In other words, He will not lose them, except for Judas Iscariot, whose loss was prophesied in Scripture and, hence, foreordained. Judas is therefore called “the son of perdition.” The word translated “perdition” is apoleia, from apollumi, “to ruin, destroy, or lose.”

So apoleia is used in John 17:12 to mean “lose,” as a contrast to the other disciples who were not lost. Christ guarded the eleven disciples so that He would not lose any of them, but Judas escaped, so to speak. Judas was not one of the devoted ones.

The Son of Perdition

Paul prophesies about a future “the man of lawlessness [anomia], the son of destruction [apoleia]” in 2 Thess. 2:3. Most people misunderstand this because they fail to relate it to Judas, the son of apoleia, “perdition, loss.” Judas was the believer who betrayed Jesus, not some “antichrist” who was to arise. In fact, Judas sided with the antichrists, even as Ahithophel had sided with Absalom who usurped the throne of David a thousand years earlier.
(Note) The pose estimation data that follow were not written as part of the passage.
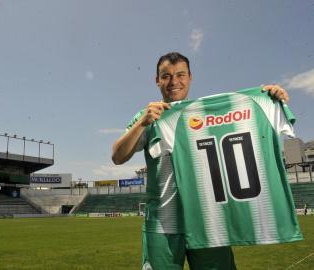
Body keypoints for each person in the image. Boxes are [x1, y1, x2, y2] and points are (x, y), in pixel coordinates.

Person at [112, 52, 290, 270]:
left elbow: (250, 115)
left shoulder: (208, 113)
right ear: (157, 80)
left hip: (209, 220)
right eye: (166, 76)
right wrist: (142, 122)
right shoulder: (149, 116)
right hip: (162, 224)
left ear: (190, 77)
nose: (174, 81)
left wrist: (268, 98)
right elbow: (117, 156)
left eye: (180, 74)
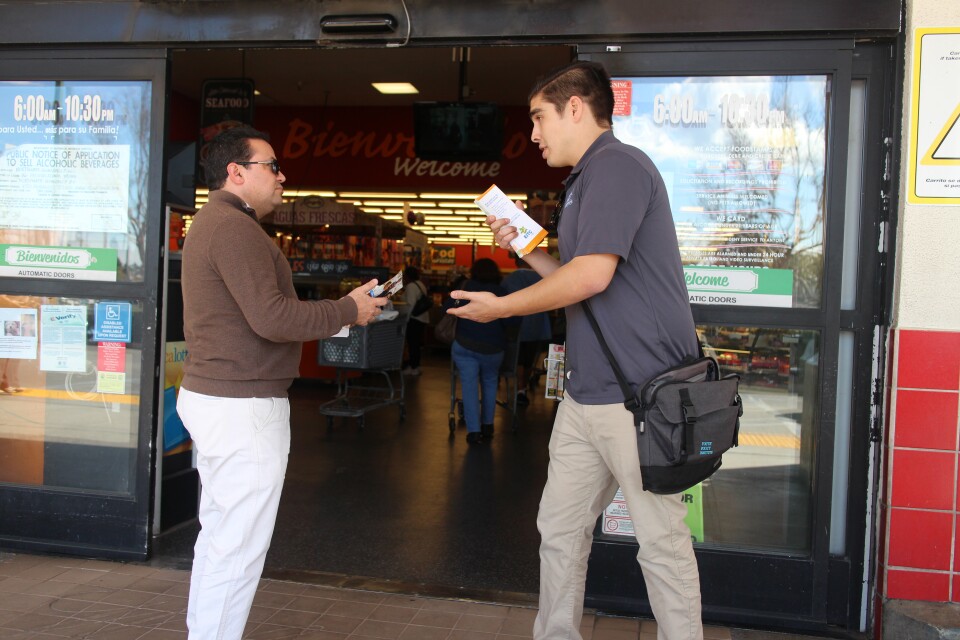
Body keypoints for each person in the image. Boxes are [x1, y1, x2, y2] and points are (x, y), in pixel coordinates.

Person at [447, 62, 703, 639]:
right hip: (586, 397)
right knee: (559, 532)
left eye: (539, 118)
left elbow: (590, 278)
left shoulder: (617, 167)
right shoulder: (585, 180)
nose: (533, 134)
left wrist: (499, 307)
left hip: (640, 398)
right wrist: (526, 247)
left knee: (661, 544)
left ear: (575, 108)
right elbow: (578, 276)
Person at [177, 125, 386, 640]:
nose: (282, 175)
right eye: (272, 165)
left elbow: (267, 315)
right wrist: (346, 308)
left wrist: (346, 312)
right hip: (241, 405)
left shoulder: (215, 224)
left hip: (220, 397)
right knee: (238, 548)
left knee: (221, 539)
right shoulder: (233, 228)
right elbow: (271, 318)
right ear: (236, 172)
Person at [444, 258, 517, 444]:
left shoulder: (465, 287)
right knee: (490, 383)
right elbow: (511, 322)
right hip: (493, 348)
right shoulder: (501, 292)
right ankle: (488, 426)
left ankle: (474, 432)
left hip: (465, 344)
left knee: (469, 386)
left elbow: (446, 308)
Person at [501, 255, 552, 405]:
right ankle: (523, 388)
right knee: (530, 359)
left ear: (516, 262)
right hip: (538, 326)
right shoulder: (543, 278)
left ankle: (519, 387)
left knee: (517, 358)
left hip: (516, 326)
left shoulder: (509, 279)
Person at [401, 266, 429, 376]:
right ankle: (416, 366)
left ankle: (413, 367)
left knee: (412, 343)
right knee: (416, 343)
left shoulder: (411, 286)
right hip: (422, 318)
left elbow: (410, 304)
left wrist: (406, 319)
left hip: (414, 319)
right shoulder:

It is only by connecting Judas to David’s friend who betrayed him (Ahithophel) that we can begin to understand Paul’s prophecy behind the son of perdition. The role of Absalom, the antichrist (who usurped the throne of David) was replayed by Caiaphas. The role of Ahithophel was replayed by Judas. The role of David was replayed by Jesus.

At the second coming of Christ, this story is being replayed a third time on a greater scale. Once again, the Jewish leadership is attempting to usurp Christ’s place so that they may rule the world in their own carnal manner according to an Old Covenant understanding of the law. Zionism itself supports their counterfeit Kingdom, and the Judas of the day is Christian Zionism, which betrays Christ by supporting those who hate Him without a cause.

Hence, even as Judas was the disciple who was “lost,” so also the Judas company today is the modern “son of perdition” that supports the usurpers of Christ’s throne. Such betrayal was prophesied many times in the psalms when David wrote about his friend, Ahithophel. We see it again in the New Testament in the story of Judas. We are now watching it unfold on a greater scale in the world in relation to the second coming of Christ.

But Jesus prayed that the eleven would not be lost, and we may also include with them a greater body of people, those who have kept the word that Christ gave them, those who have been faithful to be ambassadors of Christ with the ministry of reconciliation.